We know that any form of breathing obstruction (apnea, hypopnea, RERA) can cause you to wake up. But what's not too commonly known is the fact that any degree of acid in the throat can stimulate certain chemical receptors, which causes you to wake up so you can swallow. It's thought that this is needed to prevent aspiration of stomach juices into your lungs.
A recent Japanese study not only confirmed these concepts, but found an interesting additional observation: While people with severe obstructive sleep apnea have mostly arousals due to breathing pauses, those with mild to moderate sleep apnea have a higher number of spontaneous arousals. Spontaneous arousals are noted on a sleep study when your brain waves go from deep sleep to light sleep or temporary awakening, without any objective evidence of breathing pauses.

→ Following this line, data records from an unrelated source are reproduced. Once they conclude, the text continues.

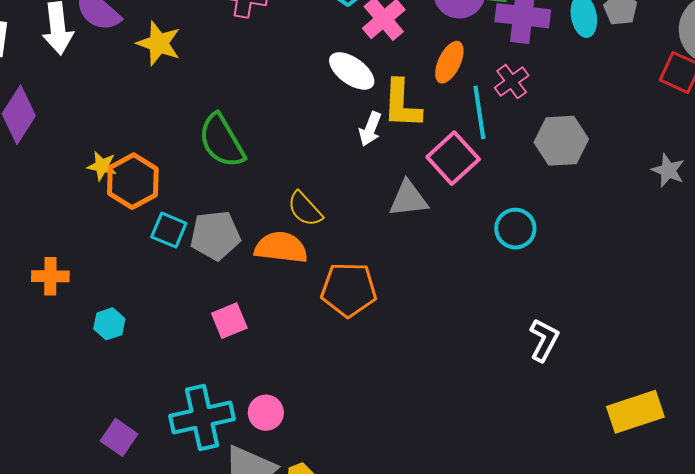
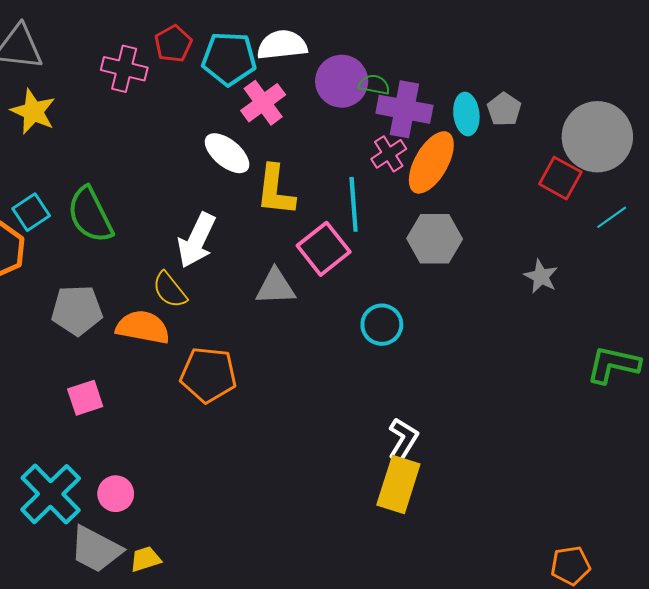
orange ellipse: (449, 62) -> (431, 162), moved, size x1.5
pink cross: (512, 82) -> (389, 154), moved
white arrow: (370, 129) -> (197, 240), moved, size x1.6
cyan square: (169, 230) -> (31, 212), moved, turned 30
yellow rectangle: (635, 412) -> (398, 484), moved, turned -58
cyan cross: (202, 417) -> (51, 494), turned -36

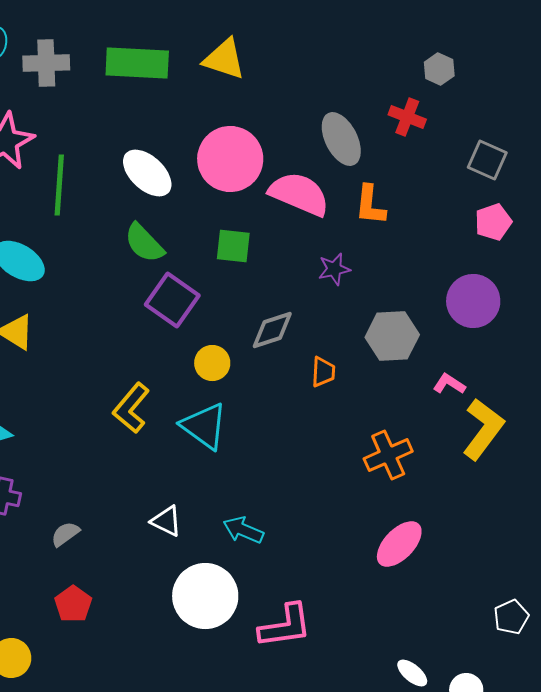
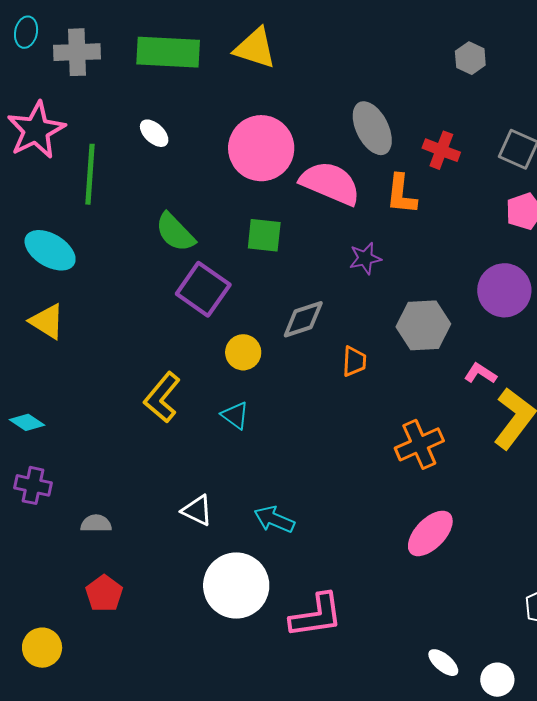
red cross: (407, 117) -> (441, 150), moved
white ellipse: (147, 173) -> (154, 133), moved, size x0.6
cyan triangle: (204, 426) -> (235, 415), size x0.6
gray semicircle: (65, 534) -> (96, 523), turned 36

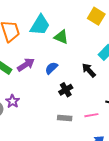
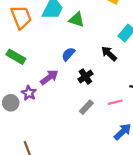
purple arrow: (26, 65) -> (49, 77), moved
gray rectangle: (65, 118) -> (86, 107), turned -48

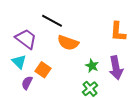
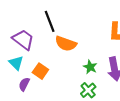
black line: (52, 21) -> (50, 21), turned 40

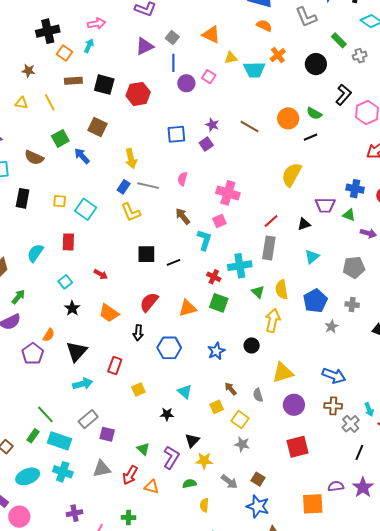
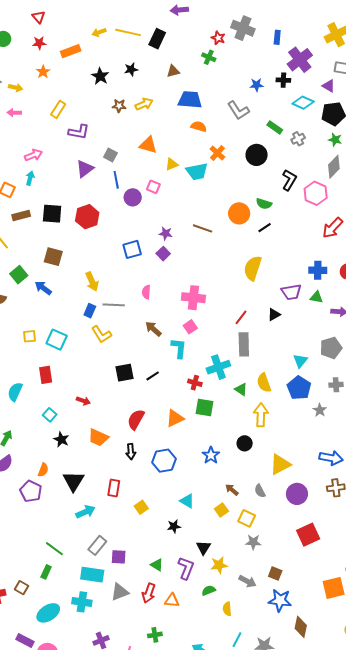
cyan triangle: (312, 257) -> (300, 361), moved
cyan rectangle: (59, 441) -> (92, 575), moved

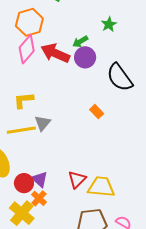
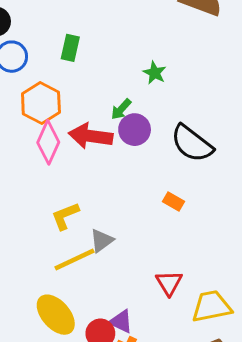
gray triangle: (43, 123) -> (102, 241), turned 30
red triangle: (77, 179) -> (169, 283), moved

What this study doesn't address is the fact that it's not only acid that comes up into the throat when you stop breathing. Your stomach juices also contain bile, digestive enzymes, and bacteria. An obstruction causes a tremendous vacuum effect that's created in the throat, literally suctioning up your normal stomach juices. This initial obstruction will lead to the typical respiratory arousal, but lingering juices will irritate the throat leading to spontaneous arousals. Think of your stomach juices as a sort of sensory form of stimulation, like a loud noise or a bright light. Your throat has a number of very sensitive chemical and pressure receptors that can cause your brain to wake up, without any physical obstruction.
There are also studies that show that chronic exposure to acid can make pressure sensors less sensitive over time, leading to longer and longer pauses with each obstruction.
Furthermore, there's research showing that some of these arousals don't ever show up on routine brain wave leads during a standard sleep study. This is because these protective reflex signals are so minimal that they stay in the deeper levels of the brain, never reaching the outer cortex.
I've always felt that spontaneous arousals are somehow related to breathing pauses. This study only confirms my suspicion that too many spontaneous arousals may be a sign of upper airway resistance syndrome or early obstructive sleep apnea.
What's your opinion on this? Do you have laryngopharyngeal reflux disease?